Look below for the line that has "(151, 418) none". Set down the lines from there through the line that has "[58,275,161,290] // Mapeamento ->", exactly as written.

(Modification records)
"""
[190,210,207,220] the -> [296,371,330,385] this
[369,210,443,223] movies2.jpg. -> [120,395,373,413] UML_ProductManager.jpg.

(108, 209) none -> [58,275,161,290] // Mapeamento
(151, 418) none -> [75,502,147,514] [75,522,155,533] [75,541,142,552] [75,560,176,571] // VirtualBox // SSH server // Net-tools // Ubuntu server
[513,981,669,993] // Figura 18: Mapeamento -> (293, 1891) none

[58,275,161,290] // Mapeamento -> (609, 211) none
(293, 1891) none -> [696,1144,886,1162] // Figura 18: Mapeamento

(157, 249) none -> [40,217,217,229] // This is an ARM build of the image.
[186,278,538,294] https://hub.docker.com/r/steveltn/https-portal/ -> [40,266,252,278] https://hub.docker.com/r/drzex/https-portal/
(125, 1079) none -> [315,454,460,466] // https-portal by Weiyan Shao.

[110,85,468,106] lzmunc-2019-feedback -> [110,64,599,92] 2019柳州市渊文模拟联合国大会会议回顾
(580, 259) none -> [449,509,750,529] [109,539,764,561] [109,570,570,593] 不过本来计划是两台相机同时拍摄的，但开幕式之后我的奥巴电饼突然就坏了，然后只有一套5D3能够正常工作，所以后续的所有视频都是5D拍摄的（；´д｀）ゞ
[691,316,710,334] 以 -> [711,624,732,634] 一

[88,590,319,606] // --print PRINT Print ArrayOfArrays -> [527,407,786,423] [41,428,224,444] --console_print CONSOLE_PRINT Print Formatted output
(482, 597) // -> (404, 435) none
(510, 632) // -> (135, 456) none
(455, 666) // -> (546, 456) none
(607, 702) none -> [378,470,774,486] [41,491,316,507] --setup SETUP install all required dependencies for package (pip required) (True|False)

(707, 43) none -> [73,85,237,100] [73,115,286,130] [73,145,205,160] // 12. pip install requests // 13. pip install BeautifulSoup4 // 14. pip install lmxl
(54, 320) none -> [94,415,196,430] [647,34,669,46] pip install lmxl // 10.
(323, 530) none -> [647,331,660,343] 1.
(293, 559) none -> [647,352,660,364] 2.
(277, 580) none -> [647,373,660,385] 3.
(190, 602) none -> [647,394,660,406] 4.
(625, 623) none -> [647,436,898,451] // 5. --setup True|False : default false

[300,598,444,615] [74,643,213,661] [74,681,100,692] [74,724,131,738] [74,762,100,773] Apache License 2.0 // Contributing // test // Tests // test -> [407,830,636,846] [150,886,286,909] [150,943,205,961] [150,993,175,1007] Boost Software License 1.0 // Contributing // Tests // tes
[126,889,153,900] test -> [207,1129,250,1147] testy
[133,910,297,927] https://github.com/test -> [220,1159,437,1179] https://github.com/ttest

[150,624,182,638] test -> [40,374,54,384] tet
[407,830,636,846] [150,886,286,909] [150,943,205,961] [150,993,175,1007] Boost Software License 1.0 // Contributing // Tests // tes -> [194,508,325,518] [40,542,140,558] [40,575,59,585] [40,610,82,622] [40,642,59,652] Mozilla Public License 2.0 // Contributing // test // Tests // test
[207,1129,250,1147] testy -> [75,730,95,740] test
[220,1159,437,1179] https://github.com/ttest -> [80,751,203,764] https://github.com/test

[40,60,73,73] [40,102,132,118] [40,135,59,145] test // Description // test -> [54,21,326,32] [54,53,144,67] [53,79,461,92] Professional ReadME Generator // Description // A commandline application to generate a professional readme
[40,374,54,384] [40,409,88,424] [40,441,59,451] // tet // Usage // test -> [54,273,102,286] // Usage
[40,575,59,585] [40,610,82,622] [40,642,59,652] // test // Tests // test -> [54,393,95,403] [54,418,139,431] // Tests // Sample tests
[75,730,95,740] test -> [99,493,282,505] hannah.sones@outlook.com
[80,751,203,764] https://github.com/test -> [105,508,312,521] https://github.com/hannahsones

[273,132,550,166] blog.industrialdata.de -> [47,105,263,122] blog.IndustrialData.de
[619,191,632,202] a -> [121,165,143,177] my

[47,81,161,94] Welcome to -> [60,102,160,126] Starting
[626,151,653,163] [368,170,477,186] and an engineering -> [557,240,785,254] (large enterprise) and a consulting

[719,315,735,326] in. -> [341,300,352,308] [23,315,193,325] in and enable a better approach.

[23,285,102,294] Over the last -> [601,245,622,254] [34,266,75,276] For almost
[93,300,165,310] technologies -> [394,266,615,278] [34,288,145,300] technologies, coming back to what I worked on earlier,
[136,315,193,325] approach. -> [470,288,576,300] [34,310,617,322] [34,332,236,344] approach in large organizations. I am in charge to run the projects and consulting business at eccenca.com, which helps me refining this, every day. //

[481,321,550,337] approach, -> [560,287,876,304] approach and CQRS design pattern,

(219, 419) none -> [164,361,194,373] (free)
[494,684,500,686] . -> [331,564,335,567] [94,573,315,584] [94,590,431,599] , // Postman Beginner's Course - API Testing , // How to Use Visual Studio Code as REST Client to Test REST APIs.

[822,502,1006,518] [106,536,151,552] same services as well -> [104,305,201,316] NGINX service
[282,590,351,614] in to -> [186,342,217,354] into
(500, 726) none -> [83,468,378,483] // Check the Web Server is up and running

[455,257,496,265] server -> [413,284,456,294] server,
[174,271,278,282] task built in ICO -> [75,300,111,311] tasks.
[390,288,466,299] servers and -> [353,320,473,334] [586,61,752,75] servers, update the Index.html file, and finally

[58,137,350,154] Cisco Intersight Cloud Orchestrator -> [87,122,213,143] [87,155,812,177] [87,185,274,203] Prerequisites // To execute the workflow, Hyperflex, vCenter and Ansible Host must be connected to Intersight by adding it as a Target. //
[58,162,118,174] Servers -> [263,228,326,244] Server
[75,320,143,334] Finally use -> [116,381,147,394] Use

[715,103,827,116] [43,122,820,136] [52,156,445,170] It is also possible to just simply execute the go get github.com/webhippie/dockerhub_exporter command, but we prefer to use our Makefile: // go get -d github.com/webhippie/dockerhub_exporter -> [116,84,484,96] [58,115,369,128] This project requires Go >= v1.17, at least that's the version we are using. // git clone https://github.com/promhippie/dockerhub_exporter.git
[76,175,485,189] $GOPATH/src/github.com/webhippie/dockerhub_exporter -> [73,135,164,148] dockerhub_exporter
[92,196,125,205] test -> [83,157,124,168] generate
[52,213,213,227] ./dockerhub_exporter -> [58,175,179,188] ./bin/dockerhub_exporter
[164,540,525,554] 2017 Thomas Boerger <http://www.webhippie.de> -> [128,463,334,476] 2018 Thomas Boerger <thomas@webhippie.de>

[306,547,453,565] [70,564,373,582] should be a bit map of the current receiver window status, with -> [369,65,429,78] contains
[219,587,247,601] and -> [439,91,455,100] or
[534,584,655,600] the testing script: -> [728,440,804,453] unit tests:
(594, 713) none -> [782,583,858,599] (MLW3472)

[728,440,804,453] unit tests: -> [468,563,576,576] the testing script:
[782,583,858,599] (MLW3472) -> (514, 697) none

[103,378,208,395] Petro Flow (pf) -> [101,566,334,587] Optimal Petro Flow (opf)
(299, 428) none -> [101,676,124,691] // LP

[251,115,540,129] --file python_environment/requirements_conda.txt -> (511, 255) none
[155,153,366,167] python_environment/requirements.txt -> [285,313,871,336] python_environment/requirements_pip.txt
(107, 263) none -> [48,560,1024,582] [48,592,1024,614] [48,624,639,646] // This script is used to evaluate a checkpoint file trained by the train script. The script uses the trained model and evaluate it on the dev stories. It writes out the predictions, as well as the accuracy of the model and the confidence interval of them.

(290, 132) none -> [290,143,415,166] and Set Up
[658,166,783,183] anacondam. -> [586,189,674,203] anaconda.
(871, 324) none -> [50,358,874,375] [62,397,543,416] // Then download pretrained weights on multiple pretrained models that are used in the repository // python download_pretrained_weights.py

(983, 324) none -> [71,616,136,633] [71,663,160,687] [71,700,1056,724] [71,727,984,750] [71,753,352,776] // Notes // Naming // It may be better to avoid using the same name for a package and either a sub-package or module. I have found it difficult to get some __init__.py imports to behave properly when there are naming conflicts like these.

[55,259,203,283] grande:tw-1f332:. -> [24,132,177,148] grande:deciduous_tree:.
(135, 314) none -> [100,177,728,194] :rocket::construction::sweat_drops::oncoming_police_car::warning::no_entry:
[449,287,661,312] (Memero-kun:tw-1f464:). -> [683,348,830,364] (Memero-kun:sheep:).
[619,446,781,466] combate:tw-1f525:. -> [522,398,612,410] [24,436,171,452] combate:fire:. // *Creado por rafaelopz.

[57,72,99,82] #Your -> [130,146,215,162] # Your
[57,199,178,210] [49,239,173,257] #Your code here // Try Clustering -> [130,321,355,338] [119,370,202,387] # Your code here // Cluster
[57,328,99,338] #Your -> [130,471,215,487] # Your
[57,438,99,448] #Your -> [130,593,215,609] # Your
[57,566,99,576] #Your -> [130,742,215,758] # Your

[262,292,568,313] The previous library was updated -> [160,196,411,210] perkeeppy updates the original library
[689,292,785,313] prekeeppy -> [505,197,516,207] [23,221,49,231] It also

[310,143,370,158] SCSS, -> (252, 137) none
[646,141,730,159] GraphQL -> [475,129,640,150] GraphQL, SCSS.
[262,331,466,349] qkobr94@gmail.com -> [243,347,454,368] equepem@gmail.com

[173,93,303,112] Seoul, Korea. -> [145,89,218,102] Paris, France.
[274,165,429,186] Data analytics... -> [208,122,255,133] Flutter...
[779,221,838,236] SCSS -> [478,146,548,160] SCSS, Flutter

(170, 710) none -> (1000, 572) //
"""
Finished task
(151, 418) none -> [75,502,147,514] [75,522,155,533] [75,541,142,552] [75,560,176,571] // VirtualBox // SSH server // Net-tools // Ubuntu server
[513,981,669,993] // Figura 18: Mapeamento -> (293, 1891) none

[58,275,161,290] // Mapeamento -> (609, 211) none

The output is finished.